The Unity Myth….
Once in a supermoon something odd happens. John Redwood writes or says something and I pretty much agree. His blog today on Party unity is pretty much bang on the nose. It is patently absurd for politicians and political activists to go around pretending we all agree on every single thing, with every dot and comma of Party policy. In fact, it is a tad hypocritical of the left especially to push this view. So many on the left criticise the monolith of News International, for example, for squashing a democratic media by imposing the will of one man, through the iron fiat of many different editorials. We can scarcely insist our political parties should operate in a way we criticise others for doing. Our parties do need some division, they need to reflect a healthy variety of different life perspectives and therefore naturally contain people who come to radically different conclusions.
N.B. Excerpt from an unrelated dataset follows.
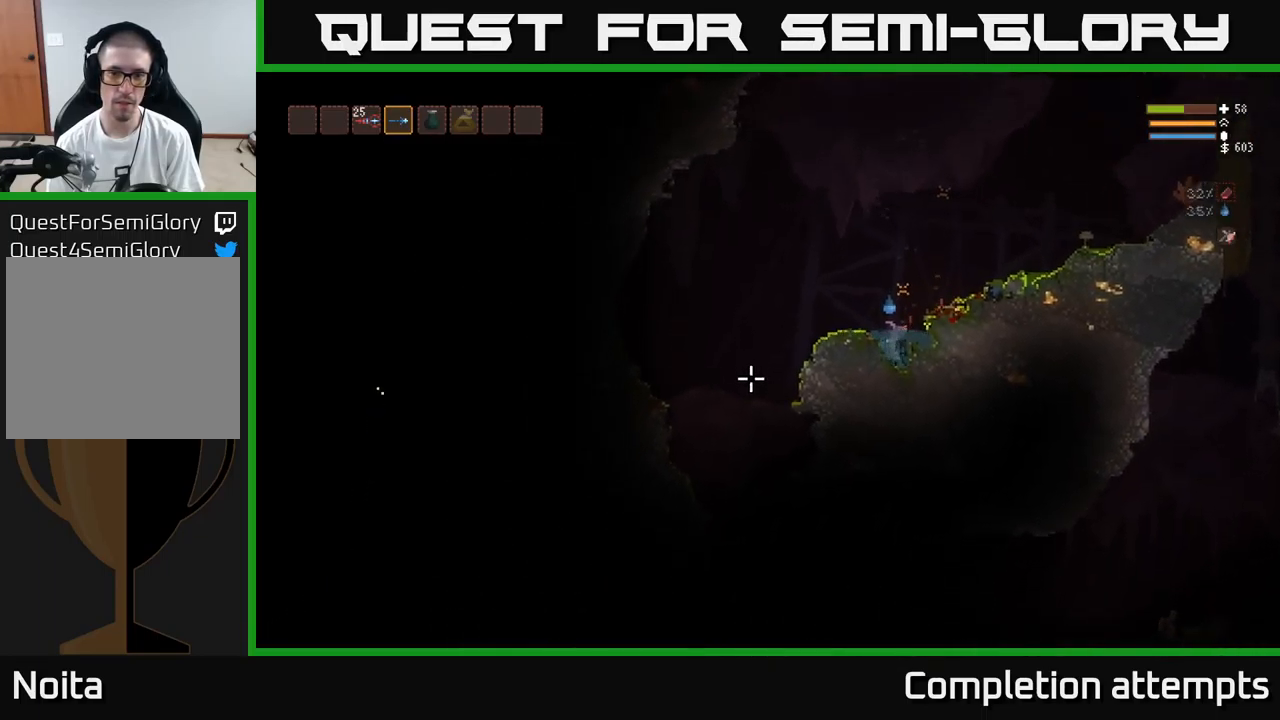
{"buttons": ["L2"], "left_stick": "left", "right_stick": "left", "events": [[50, "left_stick", "left"], [183, "L2", "down"]]}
In any case, new media, instant gut reaction mediums like Twitter are making the unity myth even more unsustainable.
Party unity is also a mantra of the insincere and voters defiantly do not like this in politics. Parroting the party line constantly in public, when people often know you do not actually agree, makes you look like a thoughtless drone and worse, like somebody who is perfectly prepared to tell bare-faced lies about what you actually believe. If you don’t agree, people want you to be honest and tell the truth about what you think and why you think it, even if you change your mind, people can then see why and how you have changed your mind. How can people have confidence in your abilities and sincerity as a public figure if your determined to present yourself as being as independent of mind as a member of the Borg collective?
However, as Mr Redwood implies, it is also about the kind of division that exists. Division over policy, over ideas, about the direction we should take and the way forward are broadly accepted and, as is stated in Mr Redwood’s blog, even seen as healthy by many. Personality-based divisions however are broadly speaking frowned upon and unhealthy for Party democracy. This is because they encourage division along the lines of the faithful and faithless into exclusivist cliques, each vying purely for personal power for their chosen champion and nothing else.
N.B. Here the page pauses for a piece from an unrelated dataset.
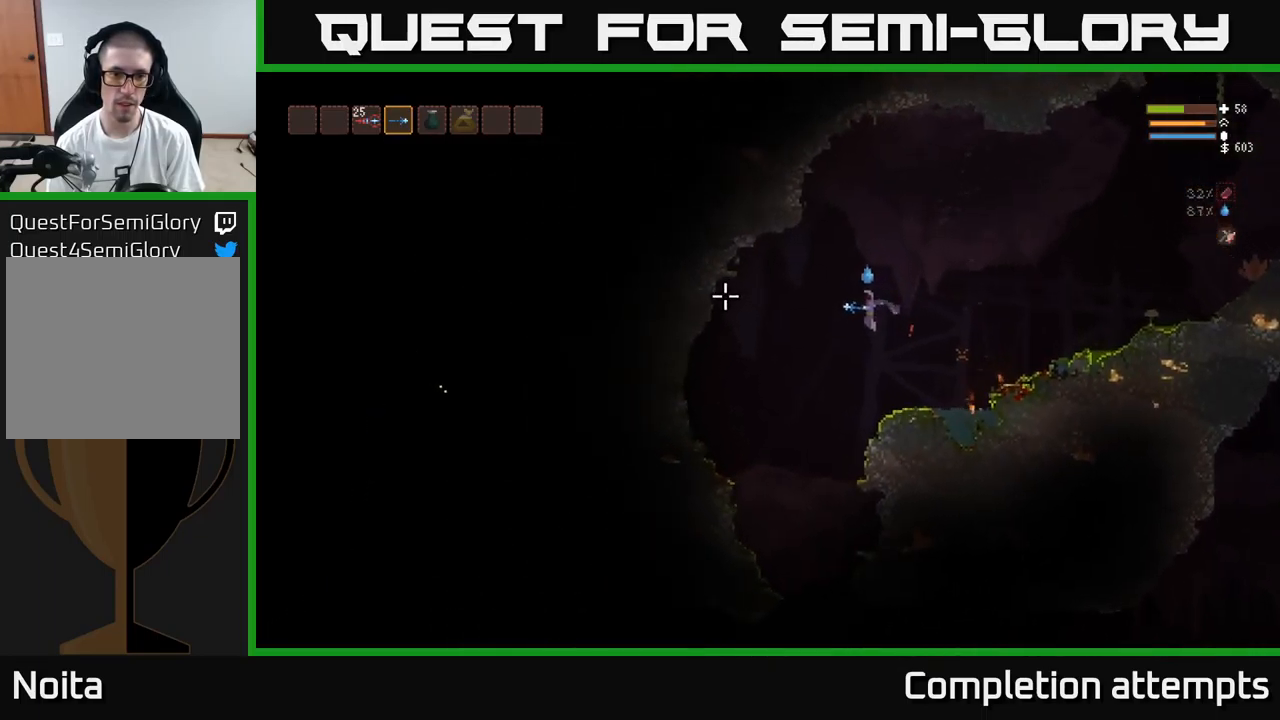
{"buttons": [], "left_stick": "left", "right_stick": "down", "events": [[167, "right_stick", "down-left"], [367, "right_stick", "down"]]}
Political opponents are wrong to try to punish disunity of an ideological and intellectual kind. For example, I essentially think Mr Jackson, my local MP, was right to rebel against the control-freakery of the Cameroons and I have some sympathy for him, as a fellow participant in politics who cares passionately about my Party. Obviously, I don’t agree with his ideas and indeed loath and despise his politics, however, if I felt I was being undemocratically repressed I would probably react in exactly the same way and think his Party should allow him the space to argue for his ideas. However, I have no sympathy for Peterborough’s Conservatives who are split along personal lines, fighting like ferrets in a sack over nothing more than personal advancement. We are right to criticise the latter but should respectfully not punish the former with cat-calls about ‘divided Parties’. If we do so, we dumb down the political debate and encourage a culture of insincerity and intellectual atrophy in our politics. If we are serious about restoring faith in our battered politics then we need to welcome intellectual clashes and the sincerity of those who rightly have no desire to put themselves before the public as mindless drones, parroting the Party line.